#### EXERCISE DATA

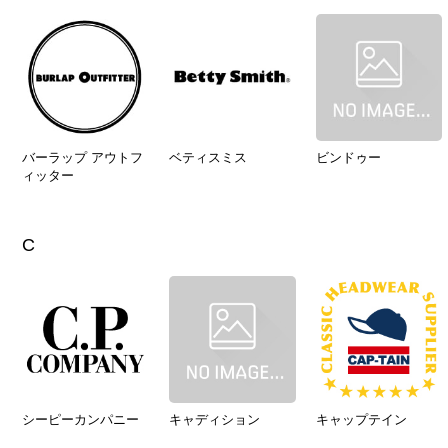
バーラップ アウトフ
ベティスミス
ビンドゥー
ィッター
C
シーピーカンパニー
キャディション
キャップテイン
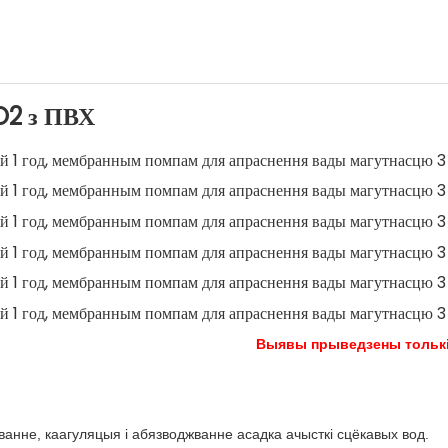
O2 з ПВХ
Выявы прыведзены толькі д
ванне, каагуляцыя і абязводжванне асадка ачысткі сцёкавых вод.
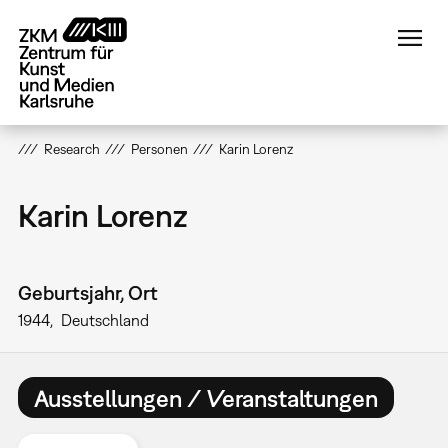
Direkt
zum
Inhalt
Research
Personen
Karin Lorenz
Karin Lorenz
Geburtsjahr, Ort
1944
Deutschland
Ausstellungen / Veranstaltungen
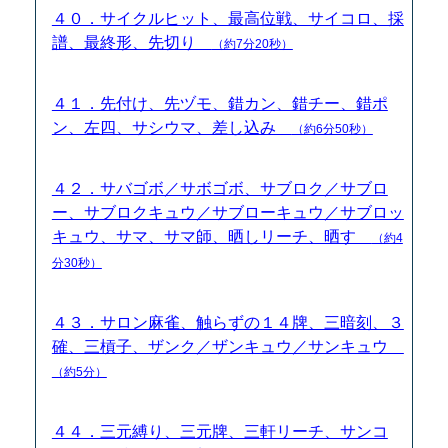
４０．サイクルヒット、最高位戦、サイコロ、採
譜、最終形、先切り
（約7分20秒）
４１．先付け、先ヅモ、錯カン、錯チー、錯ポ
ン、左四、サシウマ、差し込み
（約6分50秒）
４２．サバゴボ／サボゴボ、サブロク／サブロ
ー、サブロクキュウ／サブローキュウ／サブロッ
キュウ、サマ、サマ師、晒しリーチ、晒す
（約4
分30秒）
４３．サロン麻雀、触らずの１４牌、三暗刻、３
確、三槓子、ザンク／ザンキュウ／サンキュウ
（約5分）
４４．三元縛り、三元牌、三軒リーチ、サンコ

#### INSTRUCTIONS TO FOLLOW
Reproduce the text of all the rows above line for line, changing no character, and leave the pictures out.

#### EXERCISE RESULT
バーラップ アウトフ
ベティスミス
ビンドゥー
ィッター
C
シーピーカンパニー
キャディション
キャップテイン
O2 з ПВХ
Выявы прыведзены толькі д
ванне, каагуляцыя і абязводжванне асадка ачысткі сцёкавых вод.
Direkt
zum
Inhalt
Research
Personen
Karin Lorenz
Karin Lorenz
Geburtsjahr, Ort
1944
Deutschland
Ausstellungen / Veranstaltungen
４０．サイクルヒット、最高位戦、サイコロ、採
譜、最終形、先切り
（約7分20秒）
４１．先付け、先ヅモ、錯カン、錯チー、錯ポ
ン、左四、サシウマ、差し込み
（約6分50秒）
４２．サバゴボ／サボゴボ、サブロク／サブロ
ー、サブロクキュウ／サブローキュウ／サブロッ
キュウ、サマ、サマ師、晒しリーチ、晒す
（約4
分30秒）
４３．サロン麻雀、触らずの１４牌、三暗刻、３
確、三槓子、ザンク／ザンキュウ／サンキュウ
（約5分）
４４．三元縛り、三元牌、三軒リーチ、サンコ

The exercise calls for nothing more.